June 16, 2009

It was summer of 2000 when we first learned about Sybase IQ and its revolutionary column vector database technology. As a long time Sybase ASE and Oracle DBA we were used to database engines that organize data in a row by row method. For quite some time we had difficulties to think in column terms and not in row terms.

A column vector database requires totally different methodology for performance and tuning efforts. Nothing is straight forward and the message that more data volume doesn’t make a difference in the query performance is not easy to understand. For example: A traditional database engine allows the usage of only one index per table in the same query. Sybase IQ has no limits. If each column in the query requires a different index, it will use a different index. In fact, by default every column is an index.

Getting our hands around the fact of having queries perform up to a 1000 times faster on Sybase IQ than on traditional row based RDBMS systems is no easy matter either. Of course in an Oracle implementation with the OLAP technology similar results can be achieved. However, you are paying for the underlying OLTP engine regardless if you’re using it or not. Sybase IQ doesn’t have this overhead.

One of the key features of Sybase IQ is its data compression. We worked with Sybase IQ systems that easily exceeded 80% compression ratio. Meanwhile, every database vendor introduced data compression into their database engines, but Sybase IQ is the undisputed leader in the highest compression ratio of them all.

This post is not meant to explain how Sybase IQ works and why it is so superior in analytical query processing compared to its row processing based counter parts.
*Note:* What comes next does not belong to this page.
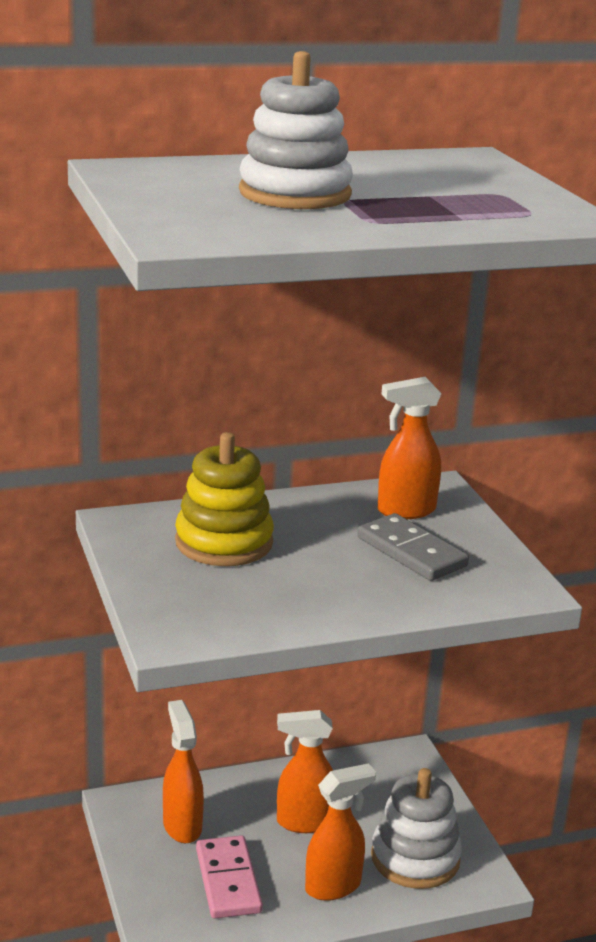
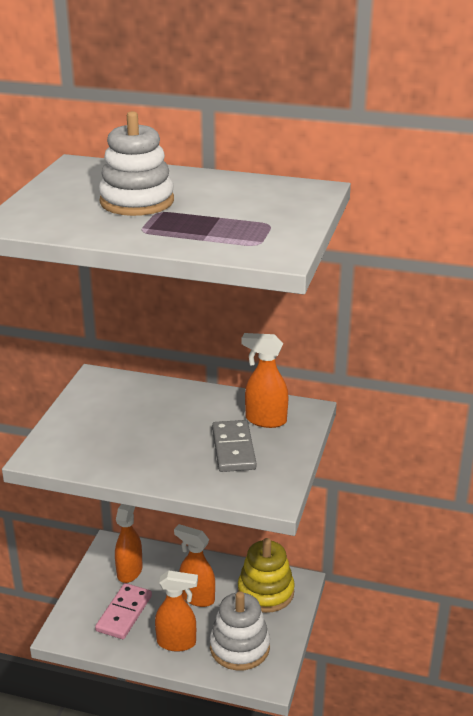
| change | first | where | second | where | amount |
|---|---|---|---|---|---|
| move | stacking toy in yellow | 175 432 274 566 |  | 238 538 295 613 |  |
We know that there are other data warehouse systems out there that are equally as fast as Sybase IQ and some are even faster, but in this article I am focused on the Sybase IQ engine and its recent setting of a new benchmark record for TPC-H transactions. This record is all about saving money while providing blazing fast performance.

OK, back to what’s new in version 15 of Sybase IQ.

There are two major improvements in the new release that are worth mentioning.

1. The overall query performance was once again dramatically improved and yields in an average 20%-50% performance gain, compared to the previous Sybase IQ release.

What does this mean for your business?

Analytical queries are typically CPU hungry monsters that can eat up your entire processing resources. Producing results faster means more queries will be processed in the same time window.

It also means the hardware upgrade can be postponed for a while. Considering that the associated QA requirements to move an entire production system to a new hardware platform can be a very expensive proposition and combined with the cost of the new hardware maybe not worth the investment. In comparison; a standalone upgrade of the database engine might be worth the effort.

It further means that cheaper server hardware on Linux can be used to build Sybase IQ multiplex systems that produce high end performance results on a slim budget. Due to Sybase IQ’s architecture there are no added network constraints either.

2. Multiple writer nodes in a single multiplex environment.

This is an enormous step forward. Previously a typical Sybase IQ was build with one big server that acts as the writer node and many smaller servers for the reader nodes. The thinking was to provide the best hardware to the CPU intensive load jobs to minimize the load windows. The downside of this architecture was that in a failure situation, one of the smaller servers would take over the writer part and then would be helplessly overwhelmed in case the writer node couldn’t be fixed in time for the next load.

It is also economically not practical to devote high-end, expensive server hardware to a job that only last for a fraction of a daily work load. Having multiple writer nodes solves this problem once and for all.
Utilizing all the available processing power in a multiplex environment ultimately leads to faster load performance, which can be solved without upgrading the writer node server hardware over and over again.

Also, another data load performance improvement is the new feature of loading data directly from clients. This means that data can be loaded from files using a simple SQL statement instead of copying data files onto a server and then using the bcp command.

Of course there are other major improvements in security, flexibility and integration support, but the two improvements above are the major contributors to any cost savings or cost avoidance initiative a business is taking on these days.

Sybase also improved their client apps to better manage Sybase IQ, easier develop applications for Sybase IQ and more effectively monitor Sybase IQ. Once the Achilles heel of Sybase, these tools are now very usable and mature.

From a cost/performance point of view, Sybase IQ is a force to be reckoned with and due to its column vector architecture there is no other major database engine in the market like it. To support Sybase’s strong performance in technology they also had their best financial year ever in 2008 and the best quarter on record in Q1 2009.

We hope you enjoyed our brief introduction into Sybase’s data warehouse engine Sybase IQ and its latest version 15 features.